==== PASSAGE TO READ

Hello FutureNurse,
When you buy a bond, you are lending a company money at a certain interest rate. Usually, a higher quality company results in a lower interest rate because there is less risk of non-payment. There are a ton of different features and terms that you should learn about before you invest in a bond, most of which can be learned from a site like investopedia.com, videos on youtube, etc. The great thing about bonds is that, assuming the company doesn't default, you can expect to receive a certain amount of cash on a regular basis (majority of bonds pay out semi-annually, but some pay more or less frequently) until the bond's maturity date when you'll receive the original face of the bond.
Personally (and some may disagree), I feel like now is not the best time to invest in bonds. Interest rates are low and almost certainly heading up. Since bond prices and interest rates have an inverse relationship, I expect that any bond I buy today is going to lose value. For example, if I buy a quality $1,000 bond with a 4% coupon and a 10 year maturity today, I can probably expect to receive 4% payments every year for 10 years and then get my $1,000 back at maturity. But, what if I want to sell the bond before its maturity and market interest rates are now 6%? My $1,000 bond will be worth quite a bit less. Since rates are most likely going up in the next decade from today's historical lows, if I did buy a bond I would need to do it with no plans to sell it and be ok that in a few years I could buy bonds at higher rates or even that my bank account will pay better interest than the bond which I would then be stuck with.

========
==== SUPPLIED DATA

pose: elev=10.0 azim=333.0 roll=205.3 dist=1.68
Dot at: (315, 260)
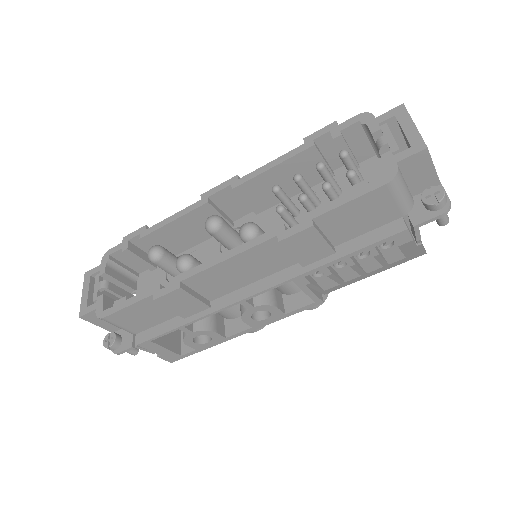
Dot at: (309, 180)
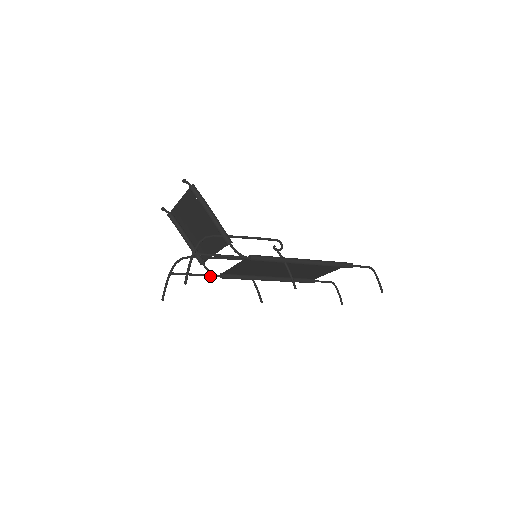
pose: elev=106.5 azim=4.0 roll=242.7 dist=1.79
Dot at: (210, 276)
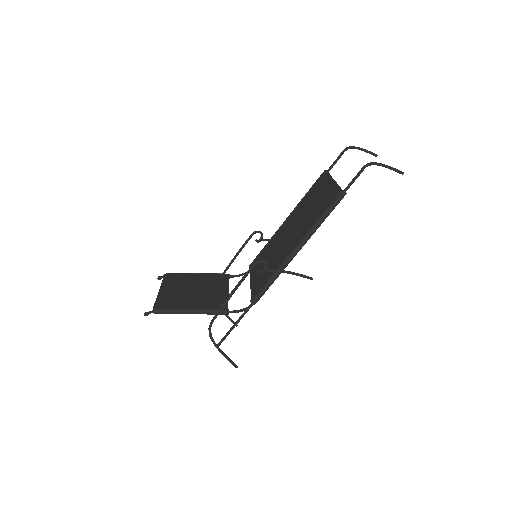
Dot at: occluded
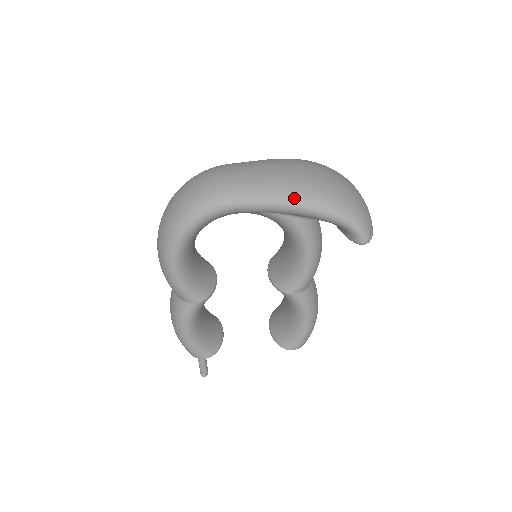
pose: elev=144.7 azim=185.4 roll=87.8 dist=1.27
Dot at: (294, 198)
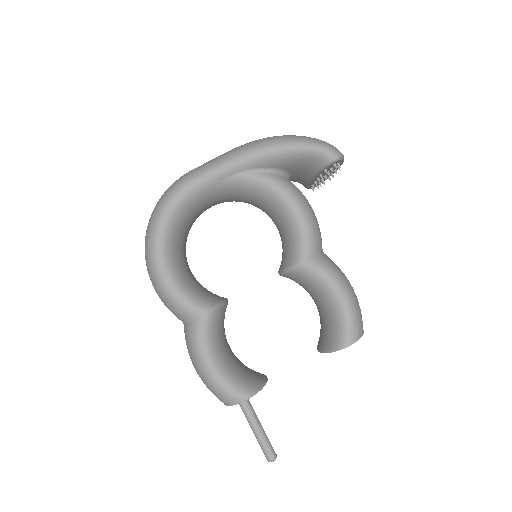
Dot at: (246, 149)
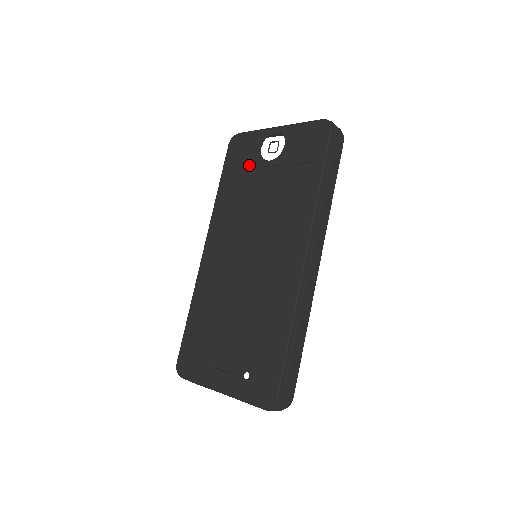
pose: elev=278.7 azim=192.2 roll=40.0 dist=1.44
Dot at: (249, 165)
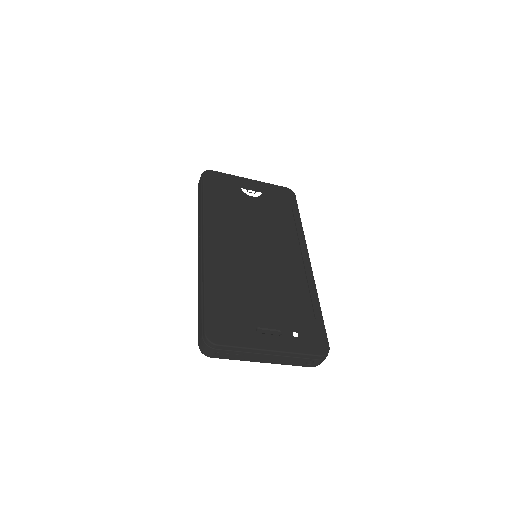
Dot at: (233, 193)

========

**TASK TO CARRY OUT:**
Answer these questions from the reply about bonds:
1. How often does the majority of bonds pay out?
2. What kind of relationship do bond prices and interest rates have?
3. In the example of selling the $1,000 bond before maturity, what market interest rate is supposed?

**FINAL RESULT:**
1. Semi-annually.
2. An inverse relationship.
3. 6%.